#### Data supplied ####

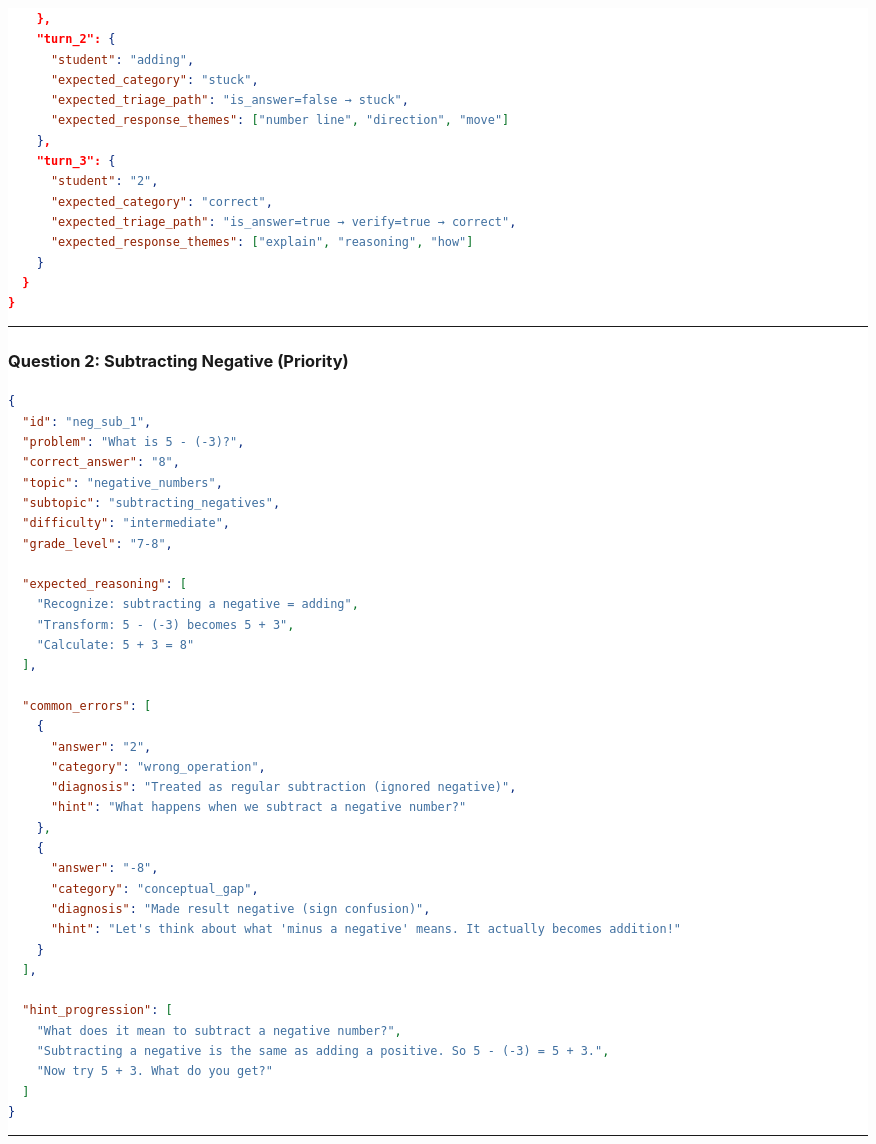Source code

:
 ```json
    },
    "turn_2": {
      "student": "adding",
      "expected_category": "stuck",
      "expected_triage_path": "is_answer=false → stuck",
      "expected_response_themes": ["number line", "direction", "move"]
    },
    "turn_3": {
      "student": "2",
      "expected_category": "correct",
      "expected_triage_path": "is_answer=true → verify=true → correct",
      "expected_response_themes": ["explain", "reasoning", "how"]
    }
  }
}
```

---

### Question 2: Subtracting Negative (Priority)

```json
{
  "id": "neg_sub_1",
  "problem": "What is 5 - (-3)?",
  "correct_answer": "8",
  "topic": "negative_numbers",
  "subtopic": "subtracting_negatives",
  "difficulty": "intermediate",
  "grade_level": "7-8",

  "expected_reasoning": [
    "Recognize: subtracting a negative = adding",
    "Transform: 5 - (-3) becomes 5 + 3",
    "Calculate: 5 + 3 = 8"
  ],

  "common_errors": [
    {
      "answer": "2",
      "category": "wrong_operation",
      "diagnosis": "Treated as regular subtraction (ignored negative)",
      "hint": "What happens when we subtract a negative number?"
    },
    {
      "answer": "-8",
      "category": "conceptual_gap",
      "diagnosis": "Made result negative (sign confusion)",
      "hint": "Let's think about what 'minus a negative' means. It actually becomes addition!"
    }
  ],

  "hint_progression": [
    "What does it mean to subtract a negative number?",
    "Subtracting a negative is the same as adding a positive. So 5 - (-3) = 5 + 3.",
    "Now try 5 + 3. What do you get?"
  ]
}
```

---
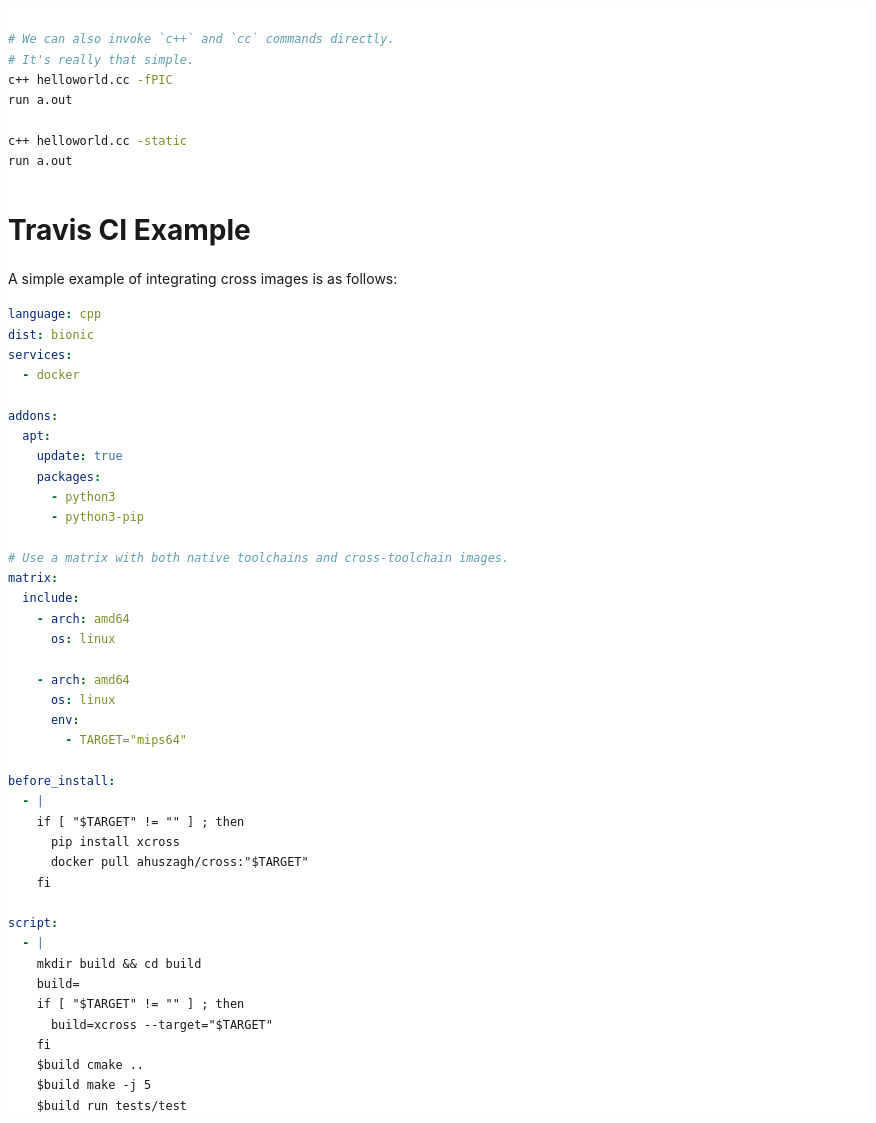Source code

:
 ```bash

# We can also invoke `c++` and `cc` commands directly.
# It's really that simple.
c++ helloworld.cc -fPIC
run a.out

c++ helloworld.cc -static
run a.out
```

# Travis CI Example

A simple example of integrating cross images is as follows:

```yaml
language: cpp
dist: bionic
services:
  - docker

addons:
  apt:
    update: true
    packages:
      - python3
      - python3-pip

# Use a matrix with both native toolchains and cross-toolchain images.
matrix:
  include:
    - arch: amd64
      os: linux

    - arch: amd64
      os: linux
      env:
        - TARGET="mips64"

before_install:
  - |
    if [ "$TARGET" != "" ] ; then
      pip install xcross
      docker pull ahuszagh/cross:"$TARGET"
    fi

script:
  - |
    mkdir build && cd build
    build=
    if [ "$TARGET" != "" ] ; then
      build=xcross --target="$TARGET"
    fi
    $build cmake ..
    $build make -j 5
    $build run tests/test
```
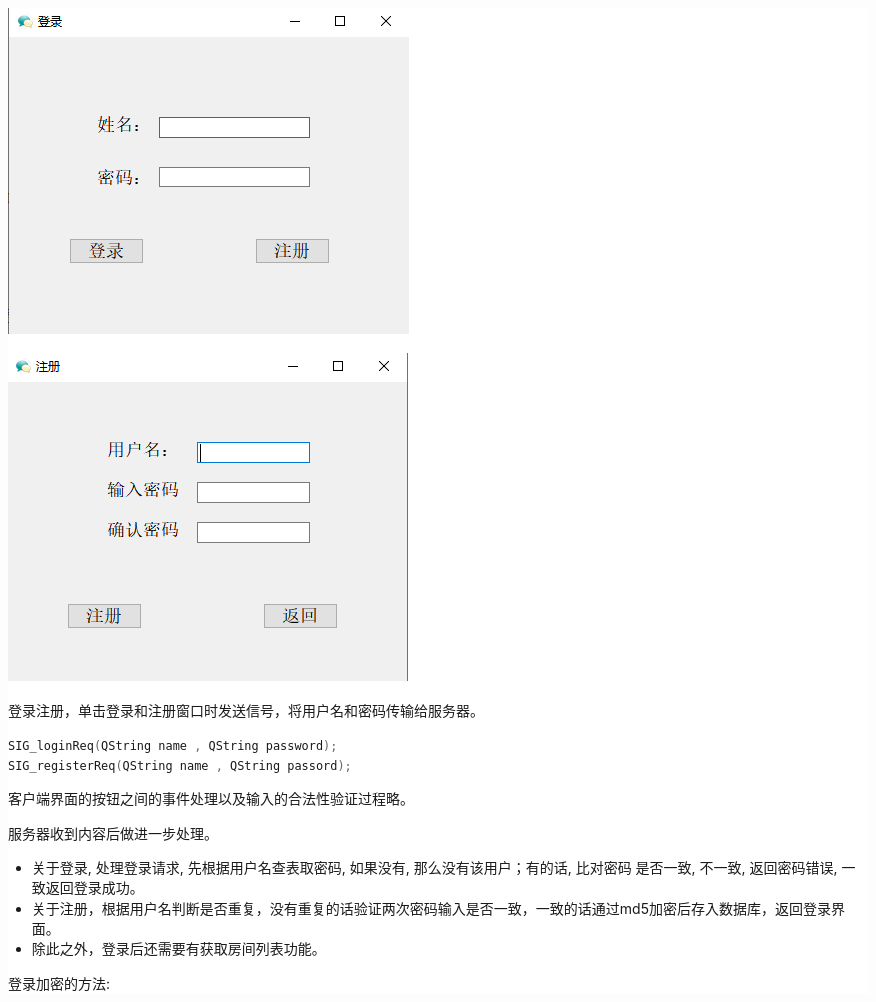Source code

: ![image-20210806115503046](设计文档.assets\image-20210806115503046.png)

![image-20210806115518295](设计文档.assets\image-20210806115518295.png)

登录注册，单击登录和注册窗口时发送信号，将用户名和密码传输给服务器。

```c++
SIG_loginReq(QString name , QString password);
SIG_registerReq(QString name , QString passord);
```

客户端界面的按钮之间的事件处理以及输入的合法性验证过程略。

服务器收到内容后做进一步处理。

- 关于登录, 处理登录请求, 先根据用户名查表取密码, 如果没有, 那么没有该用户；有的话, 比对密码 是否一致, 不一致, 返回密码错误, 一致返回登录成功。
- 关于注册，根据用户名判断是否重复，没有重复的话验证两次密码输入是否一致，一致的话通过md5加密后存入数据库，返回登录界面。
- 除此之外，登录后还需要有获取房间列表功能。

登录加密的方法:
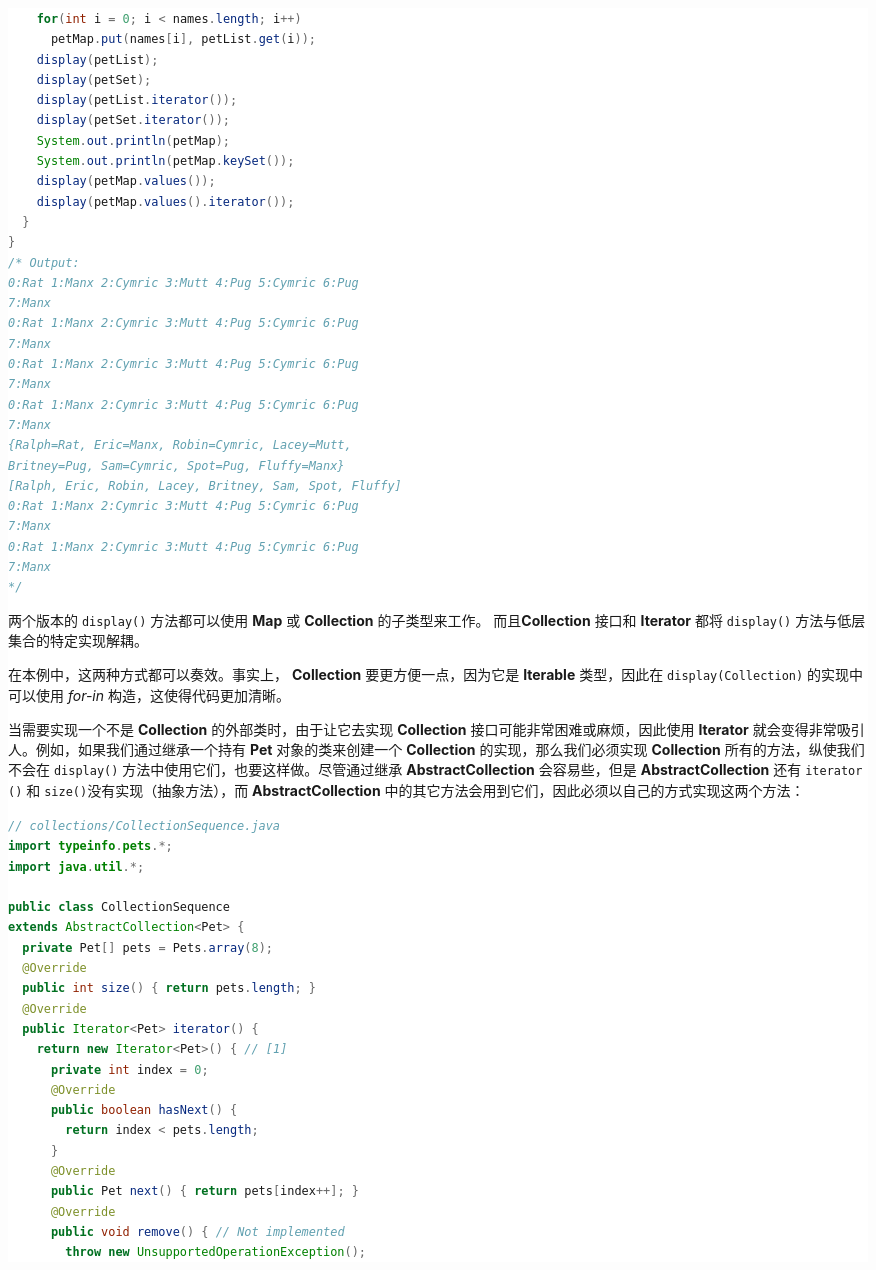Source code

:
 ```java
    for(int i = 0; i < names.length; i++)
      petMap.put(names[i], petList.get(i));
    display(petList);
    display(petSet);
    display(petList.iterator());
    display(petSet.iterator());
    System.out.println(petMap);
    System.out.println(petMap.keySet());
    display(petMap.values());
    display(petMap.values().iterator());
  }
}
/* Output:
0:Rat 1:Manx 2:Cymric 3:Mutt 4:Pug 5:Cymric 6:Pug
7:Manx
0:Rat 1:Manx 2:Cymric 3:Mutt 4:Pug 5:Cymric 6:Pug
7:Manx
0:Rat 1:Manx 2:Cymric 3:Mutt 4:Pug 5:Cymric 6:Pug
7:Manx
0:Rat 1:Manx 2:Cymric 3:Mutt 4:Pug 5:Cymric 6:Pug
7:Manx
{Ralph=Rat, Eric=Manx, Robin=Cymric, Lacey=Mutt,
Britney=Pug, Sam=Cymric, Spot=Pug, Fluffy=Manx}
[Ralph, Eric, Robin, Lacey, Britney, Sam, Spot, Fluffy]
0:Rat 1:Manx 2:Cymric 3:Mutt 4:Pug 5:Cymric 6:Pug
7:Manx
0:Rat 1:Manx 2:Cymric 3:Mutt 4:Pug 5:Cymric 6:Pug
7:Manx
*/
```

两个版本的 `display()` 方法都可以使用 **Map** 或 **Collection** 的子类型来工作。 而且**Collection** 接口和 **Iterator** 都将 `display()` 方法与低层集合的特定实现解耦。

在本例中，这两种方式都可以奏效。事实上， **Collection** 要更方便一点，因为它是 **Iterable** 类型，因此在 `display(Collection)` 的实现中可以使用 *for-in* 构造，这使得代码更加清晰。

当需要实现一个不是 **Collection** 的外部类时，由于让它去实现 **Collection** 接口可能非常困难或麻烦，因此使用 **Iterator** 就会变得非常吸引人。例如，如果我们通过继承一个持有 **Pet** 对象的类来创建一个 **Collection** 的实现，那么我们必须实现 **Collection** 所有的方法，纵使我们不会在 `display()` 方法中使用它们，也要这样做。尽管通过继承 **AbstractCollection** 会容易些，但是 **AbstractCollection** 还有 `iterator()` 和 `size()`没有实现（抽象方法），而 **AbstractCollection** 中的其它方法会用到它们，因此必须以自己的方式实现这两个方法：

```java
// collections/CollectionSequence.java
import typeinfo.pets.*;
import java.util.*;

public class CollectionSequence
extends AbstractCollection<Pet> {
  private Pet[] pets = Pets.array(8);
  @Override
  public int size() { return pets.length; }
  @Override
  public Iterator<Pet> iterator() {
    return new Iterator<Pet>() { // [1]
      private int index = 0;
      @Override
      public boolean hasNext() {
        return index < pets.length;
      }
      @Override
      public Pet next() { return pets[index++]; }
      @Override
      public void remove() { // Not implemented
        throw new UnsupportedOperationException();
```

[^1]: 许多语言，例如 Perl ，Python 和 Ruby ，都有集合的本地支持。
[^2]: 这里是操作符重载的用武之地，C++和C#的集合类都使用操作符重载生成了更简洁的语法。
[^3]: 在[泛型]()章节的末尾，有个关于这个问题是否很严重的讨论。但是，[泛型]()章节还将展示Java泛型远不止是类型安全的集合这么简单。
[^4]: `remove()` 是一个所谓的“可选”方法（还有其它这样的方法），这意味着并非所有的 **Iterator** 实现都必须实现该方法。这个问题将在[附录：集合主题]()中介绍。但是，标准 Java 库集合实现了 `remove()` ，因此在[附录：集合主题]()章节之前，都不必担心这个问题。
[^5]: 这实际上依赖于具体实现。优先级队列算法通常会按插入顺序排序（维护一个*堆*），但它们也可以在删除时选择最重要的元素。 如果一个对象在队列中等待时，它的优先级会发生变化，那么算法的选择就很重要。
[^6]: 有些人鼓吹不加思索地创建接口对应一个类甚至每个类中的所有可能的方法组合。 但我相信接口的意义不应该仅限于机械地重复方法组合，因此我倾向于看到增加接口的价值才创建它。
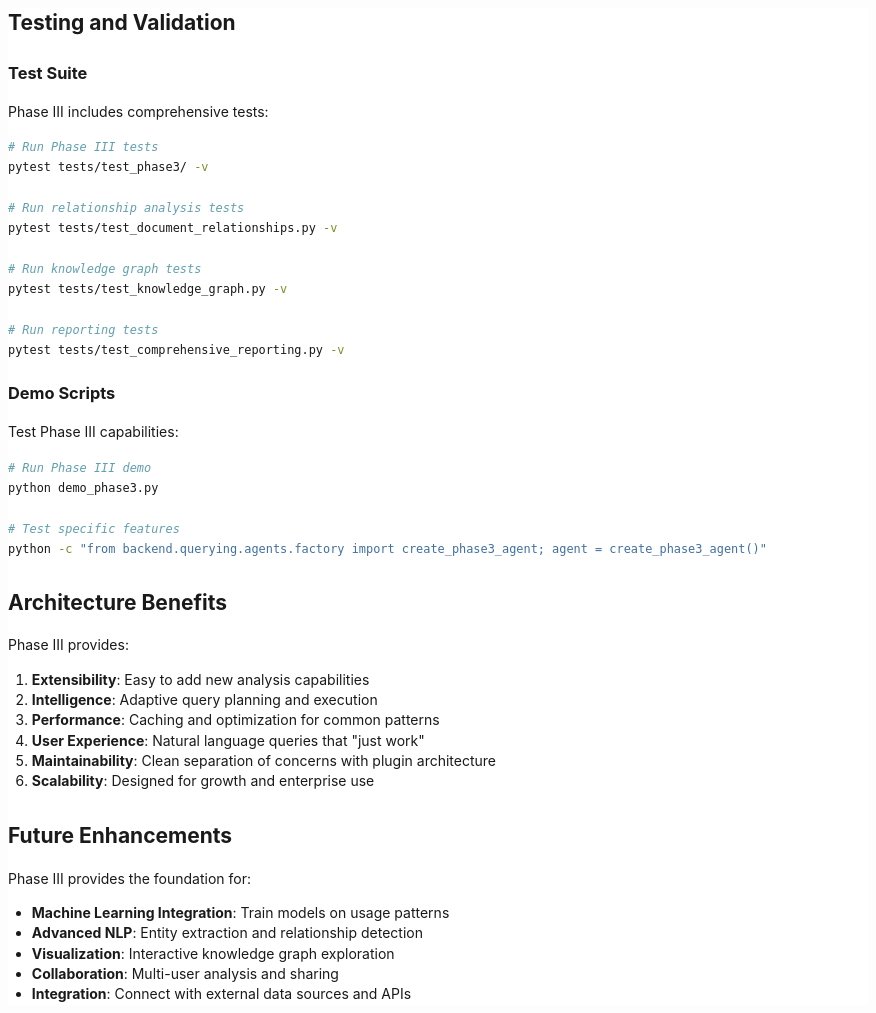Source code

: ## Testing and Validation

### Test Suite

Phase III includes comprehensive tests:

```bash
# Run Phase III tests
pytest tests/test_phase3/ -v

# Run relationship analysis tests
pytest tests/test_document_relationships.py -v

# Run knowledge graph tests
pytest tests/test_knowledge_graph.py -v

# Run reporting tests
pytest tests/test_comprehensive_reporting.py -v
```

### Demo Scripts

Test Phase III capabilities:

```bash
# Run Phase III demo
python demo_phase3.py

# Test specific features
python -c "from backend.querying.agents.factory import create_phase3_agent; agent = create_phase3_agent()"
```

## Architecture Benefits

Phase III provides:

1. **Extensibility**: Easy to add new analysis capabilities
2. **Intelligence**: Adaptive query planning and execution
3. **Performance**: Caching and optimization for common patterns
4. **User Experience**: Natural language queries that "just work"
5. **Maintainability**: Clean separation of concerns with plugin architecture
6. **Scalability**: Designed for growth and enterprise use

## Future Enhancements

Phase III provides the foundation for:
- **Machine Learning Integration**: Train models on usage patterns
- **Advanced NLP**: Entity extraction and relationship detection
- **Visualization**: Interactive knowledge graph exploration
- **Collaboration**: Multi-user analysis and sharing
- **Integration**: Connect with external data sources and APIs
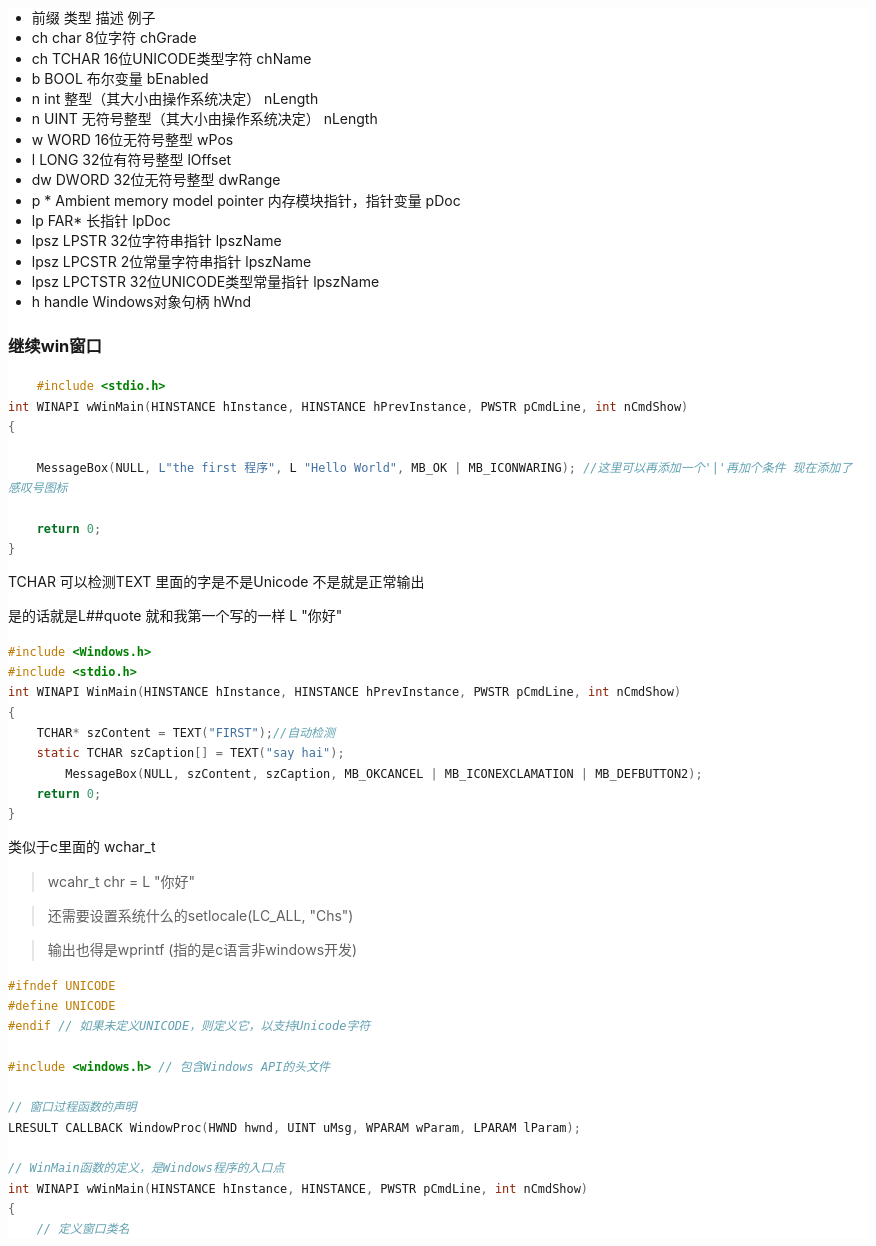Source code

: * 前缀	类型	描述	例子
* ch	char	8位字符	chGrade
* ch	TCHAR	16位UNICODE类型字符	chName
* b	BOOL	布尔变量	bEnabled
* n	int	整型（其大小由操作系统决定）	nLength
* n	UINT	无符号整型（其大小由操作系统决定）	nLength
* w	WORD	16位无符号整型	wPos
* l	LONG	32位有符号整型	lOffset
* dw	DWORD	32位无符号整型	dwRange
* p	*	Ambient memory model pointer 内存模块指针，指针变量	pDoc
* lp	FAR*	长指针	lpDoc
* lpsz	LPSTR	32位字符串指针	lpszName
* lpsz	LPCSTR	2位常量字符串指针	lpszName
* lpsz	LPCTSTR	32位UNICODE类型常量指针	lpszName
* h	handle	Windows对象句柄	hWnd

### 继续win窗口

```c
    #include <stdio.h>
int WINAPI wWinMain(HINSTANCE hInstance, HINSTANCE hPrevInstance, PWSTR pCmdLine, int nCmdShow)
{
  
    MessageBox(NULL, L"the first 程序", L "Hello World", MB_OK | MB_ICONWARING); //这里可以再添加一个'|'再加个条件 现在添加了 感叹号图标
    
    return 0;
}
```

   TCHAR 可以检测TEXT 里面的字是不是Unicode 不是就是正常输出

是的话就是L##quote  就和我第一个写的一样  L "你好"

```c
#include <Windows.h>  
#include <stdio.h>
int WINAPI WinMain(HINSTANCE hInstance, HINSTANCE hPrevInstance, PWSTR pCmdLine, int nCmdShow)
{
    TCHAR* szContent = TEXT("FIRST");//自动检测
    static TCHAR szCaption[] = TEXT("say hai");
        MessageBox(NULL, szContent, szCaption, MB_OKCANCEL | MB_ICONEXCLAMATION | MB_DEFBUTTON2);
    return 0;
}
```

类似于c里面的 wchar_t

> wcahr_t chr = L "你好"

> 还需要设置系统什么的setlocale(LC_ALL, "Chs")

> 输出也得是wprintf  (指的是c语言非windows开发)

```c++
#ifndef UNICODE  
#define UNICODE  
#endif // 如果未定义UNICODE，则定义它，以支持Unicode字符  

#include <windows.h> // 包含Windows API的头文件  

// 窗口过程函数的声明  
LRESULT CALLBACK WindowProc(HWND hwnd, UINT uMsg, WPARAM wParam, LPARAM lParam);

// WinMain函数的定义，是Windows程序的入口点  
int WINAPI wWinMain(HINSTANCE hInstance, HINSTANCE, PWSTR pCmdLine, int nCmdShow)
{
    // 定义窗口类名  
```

####

**What is being asked**
Your answer should be a single number: how many lines in the data above include "System"?

**Solution to this task**
2